Some analysts say they believe the IS-KP has targeted Russia over what the terrorist group views as the Russian government’s oppression of Muslims, including in Afghanistan, Chechnya and Syria.

Some terrorist attacks by IS-KP

The IS-KP has significant disagreements with the Taliban, which it views as having abandoned jihad. It has launched hundreds of attacks on mosques, civilian targets and security forces in Afghanistan as well as ethnic or religious minorities.

In May 2020, the IS-KP attacked a Kabul maternity ward that killed 24 people and another one on Kabul University in November that left 22 people dead.

On 26 August 2021, the IS-KP carried out an attack at Kabul’s international airport, killing 13 U.S. troops and 170 Afghans during the U.S. withdrawal from Afghanistan. This was an international target but still in Afghanistan.

The group has recently hit targets in neighbouring countries of Afghanistan, in Tajikistan and Pakistan. In January last, the group was said to have carried out twin bombings in Iran that killed nearly 100 people – but the IS-KP never claims responsibility.

KP in a few dates

IS-KP emerged in Afghanistan in late 2014. The group is named after an old term for the region that included parts of Iran, Turkmenistan and Afghanistan.

It was formed at the peak of the expansion of the Islamic State in 2015 when the Iraq- and Syria-based group was trying to expand by building a network of affiliates through the Middle East, the Maghreb, west Asia and other parts of Africa.

The IS-KP was founded by disgruntled members of the Pakistani Taliban, the Islamic Movement of Uzbekistan and other groups who were attracted by the extremism and resources of the Islamic State and pledged allegiance to it.

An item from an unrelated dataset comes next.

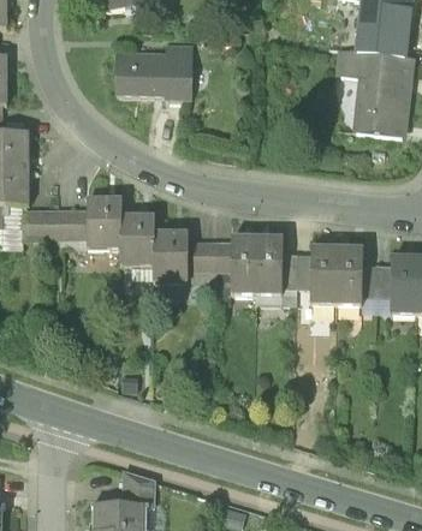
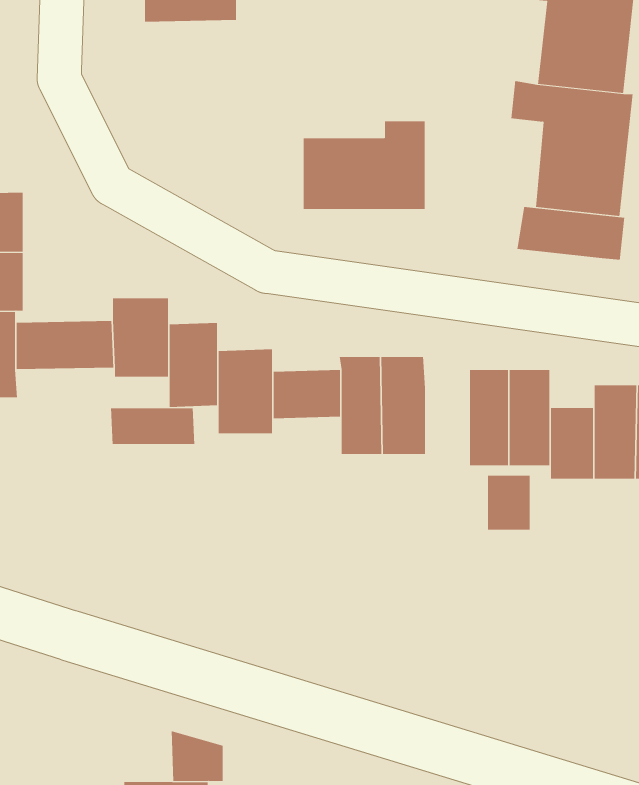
building: [115,50,194,107] -> [303,121,426,209]
building: none -> [517,206,625,261]
building: [284,252,311,287] -> [487,475,531,530]
building: none -> [111,407,195,445]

In January 2015, the Islamic State formed its “Khorasan” province and appointed Hafiz Khan Saeed as the first IS-KP emir. Khan Saeed had previously served as a commander with responsibility for ‘operations’ in Orakazi in Pakistan’s Federally Administered Tribal Areas (FATA).

In 2018, the IS-KP membership peaked in but afterwards dropped, partly because of efforts by the Taliban and the United States to dismantle it.

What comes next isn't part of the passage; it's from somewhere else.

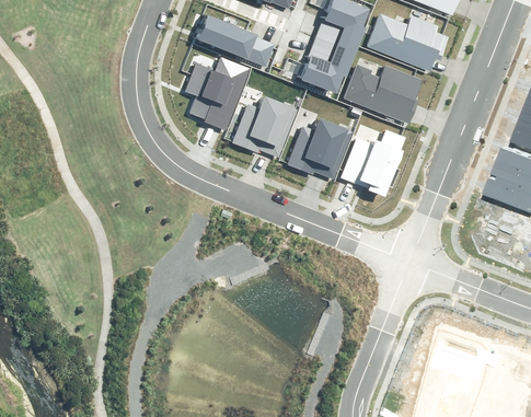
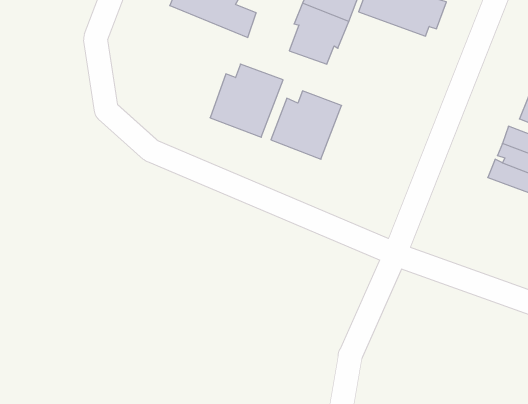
building: [185,59,246,123] -> none
building: [344,63,422,125] -> none
building: [342,130,402,192] -> none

In May 2019, the Islamic State announced the existence of new provinces in Pakistan and India—areas which had previously fallen under IS-KP’s geographic remit.

In June 2020, the Islamic State appointed Shahab al-Muhajir as IS-KP’s new emir following the capture of his predecessor, Aslam Farooqi.

In June 2021, the United Nations estimated that IS-KP consisted of a core group of fighters numbering between 1,500 and 2,200 active in the Afghan provinces of Kunar and Nangarhar. These fighters were dispersed into relatively autonomous cells operating under the Islamic State banner and ideology.